L’album s’ouvre en pleine renaissance avec « God save the keg », un titre qui nous plonge dans les fastes de la cour du roi et qui se clôture par des chœurs profonds et mystiques. Le deuxième morceau constitue sans aucun doute le chef d’œuvre de l’album. « Locked within the crystal ball » constitue un parfait exemple du style Blackmore’s Night. Un morceau long et énergique dans lequel les riffs vengeurs de Ritchie s’agrémentent de chalumeaux et autres cromornes. De plus, on dénotera des enchaînements guitares/voix qui font songer à Mike Oldfield. Un mariage efficace et percutant qui fonctionne à chaque reproduction (« The circle »). A côté de ce style de titre, Blackmore’s Night se complait dans de nombreuses ballades assez mielleuses voire niaises (« Far far away », « Rainbow Eyes »). Pourtant, il faut bien admettre que la voix de Candice Night est très belle, ce qui confère à certaines chansons un charme irrésistible (« Empty words »). Pour autant, on ne comprend pas le grand écart que réalise le groupe sur certains titres comme sur « Can’t help falling in love », sorte de soupe pop FM pour ados prépubères.
On notera aussi des influences slaves avec le très réussi « Toast to tomorrow », un morceau entraînant qui nous emmène sur les rives de la Volga à la rencontre de l’âme russe. Autre titre très réussi, « Peasan’t promise » affirme des influences méditerranéennes que n’aurait pas renié Francesco Banchini. On retrouve dans ce morceau la chaleur de la musique médiévale du bassin méditerranéen si chère au musicien italien.
Ni transcendant, ni raté, Secret Voyage est un bon album de Blackmore’s Night qui satisfera tous les amateurs du groupe.
Gwilbreuf, Juin 2008
Myspace du groupe :http://www.myspace.com/blackmoresnight1

lundi 19 novembre 2007

Blackmore's Night "Paris Moon" (Steamhammer)

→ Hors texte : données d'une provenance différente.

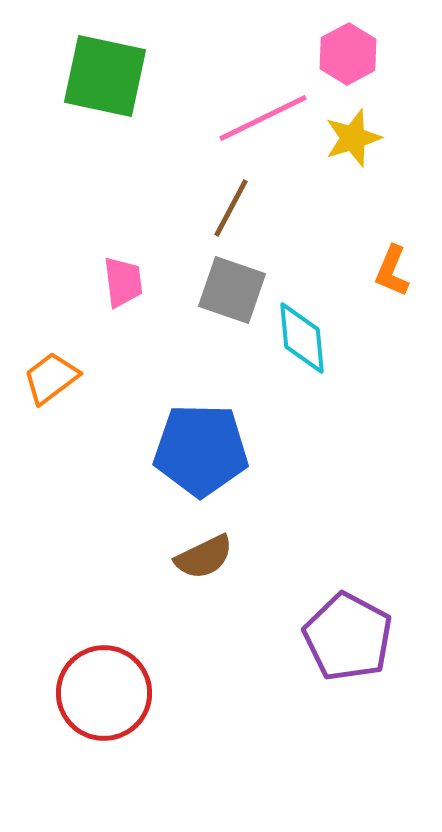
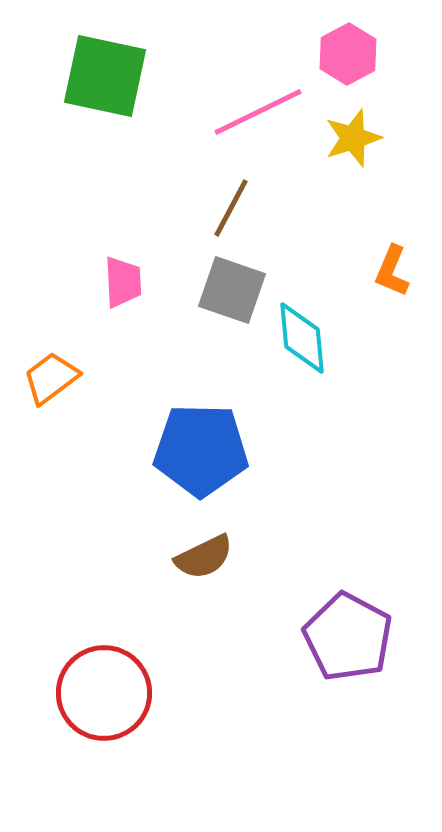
pink line: moved 5 px left, 6 px up
pink trapezoid: rotated 4 degrees clockwise
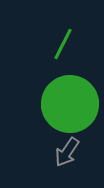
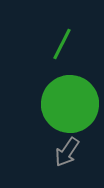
green line: moved 1 px left
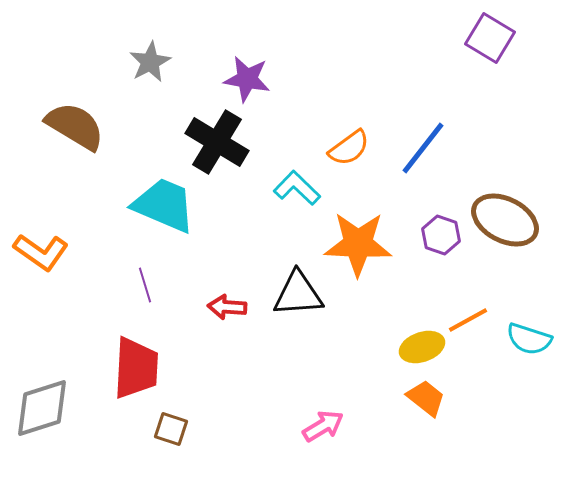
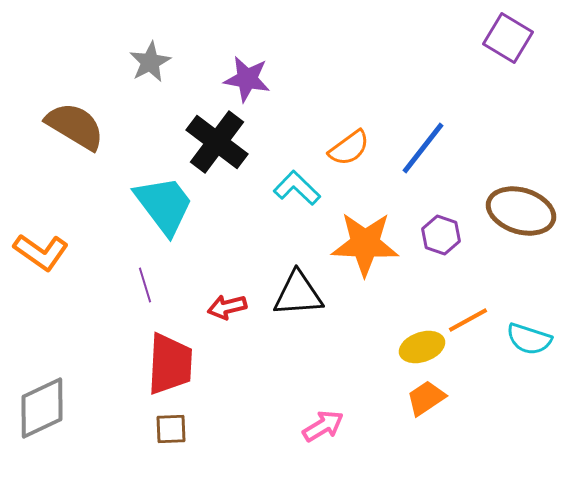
purple square: moved 18 px right
black cross: rotated 6 degrees clockwise
cyan trapezoid: rotated 30 degrees clockwise
brown ellipse: moved 16 px right, 9 px up; rotated 10 degrees counterclockwise
orange star: moved 7 px right
red arrow: rotated 18 degrees counterclockwise
red trapezoid: moved 34 px right, 4 px up
orange trapezoid: rotated 72 degrees counterclockwise
gray diamond: rotated 8 degrees counterclockwise
brown square: rotated 20 degrees counterclockwise
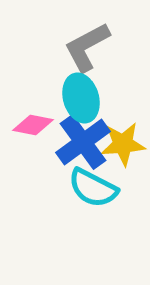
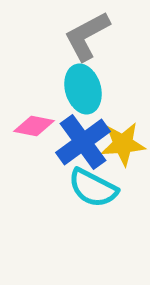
gray L-shape: moved 11 px up
cyan ellipse: moved 2 px right, 9 px up
pink diamond: moved 1 px right, 1 px down
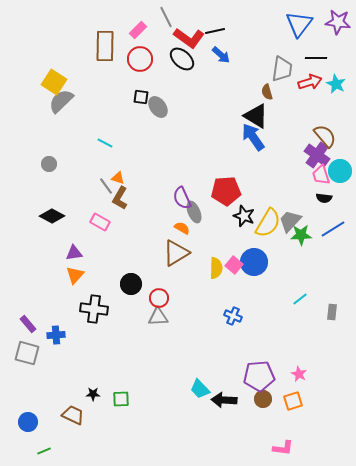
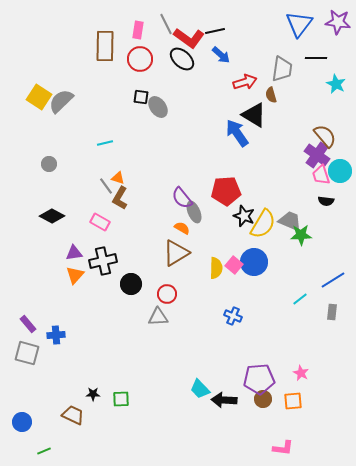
gray line at (166, 17): moved 7 px down
pink rectangle at (138, 30): rotated 36 degrees counterclockwise
yellow square at (54, 82): moved 15 px left, 15 px down
red arrow at (310, 82): moved 65 px left
brown semicircle at (267, 92): moved 4 px right, 3 px down
black triangle at (256, 116): moved 2 px left, 1 px up
blue arrow at (253, 137): moved 16 px left, 4 px up
cyan line at (105, 143): rotated 42 degrees counterclockwise
purple semicircle at (182, 198): rotated 15 degrees counterclockwise
black semicircle at (324, 198): moved 2 px right, 3 px down
gray trapezoid at (290, 221): rotated 70 degrees clockwise
yellow semicircle at (268, 223): moved 5 px left, 1 px down
blue line at (333, 229): moved 51 px down
red circle at (159, 298): moved 8 px right, 4 px up
black cross at (94, 309): moved 9 px right, 48 px up; rotated 20 degrees counterclockwise
pink star at (299, 374): moved 2 px right, 1 px up
purple pentagon at (259, 376): moved 3 px down
orange square at (293, 401): rotated 12 degrees clockwise
blue circle at (28, 422): moved 6 px left
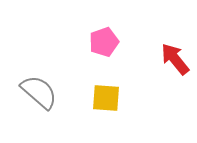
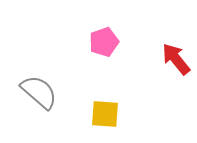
red arrow: moved 1 px right
yellow square: moved 1 px left, 16 px down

Blackmore’s Night sort un somptueux coffret intitulé Paris Moon qui regroupe un dvd live d’un concert donné à Paris à l’Olympia en 2006 et un cd audio qui reprend de nombreux morceaux du live. Parlons tout d’abord de la forme puisque le coffret revêt l’apparence d’un vieux grimoire et devrait obtenir une place de choix sur vos étagères. Sur le cd audio, on retrouve 10 morceaux des 19 présents sur le dvd auquel s’ajoute une version studio de « The village lantern » et la version radio edit du très dispensable « All because of you » tant ce morceau sonne commercial. Intéressons nous désormais au live qui permet de retrouver sur scène les plus grands morceaux du groupe comme l’énergique « Under a violet moon » et le succulent « Fires at midnight » où Ritchie Blackmore, l’ancien membre de Deep Purple nous gratifie d’un long et merveilleux solo de guitare. On regrettera seulement que sur certains morceaux le synthétiseur se substitue aux instruments notamment sur « Play minstrel play ». En revanche, il faut saluer les nombreux morceaux où l’on note l’apparition de vrais instruments notamment sur l’excellentissime « World of stone » où Candice Night joue de la chalemie comme sur le titre « The clock ticks on » où de surcroît, Ritchie nous offre une belle introduction à la vielle à roue et où un couple de sonneurs vient participer à la grandiose conclusion de ce titre. La plupart des morceaux sont très longs et permettent à Ritchie de nous montrer toute sa dextérité à la guitare (« Ariel ») et de sortir pour quelques instants de la musique médiévale en jouant un court extrait de la célèbre musique juive « Havah Nagilah » sur le morceau « Home Again » et en jouant « l’hymne à la joie » de Beethoven après le rappel du public. Ce dernier parait un peu timide en début de concert pour finalement être euphorique lorsque la prestation scénique de Blackmore’s Night s’achève. Il faut dire que Candice Night parle et joue beaucoup avec son public. Certains lui reprocheront d’ailleurs son côté niais avec ses sourires permanents exacerbés mais Blackmore’s Night reste un groupe respectable à la démarche sincère qui a su s’approprier la musique médiévale pour nous en livrer une version totalement différente que celles que proposent des groupes comme Faun ou The moon and the nightspirit. Ce Paris Moon représente un bel objet qui permettra de goûter aux charmes du groupe en live pour les connaisseurs et de découvrir un groupe important de la scène féerique pour les autres.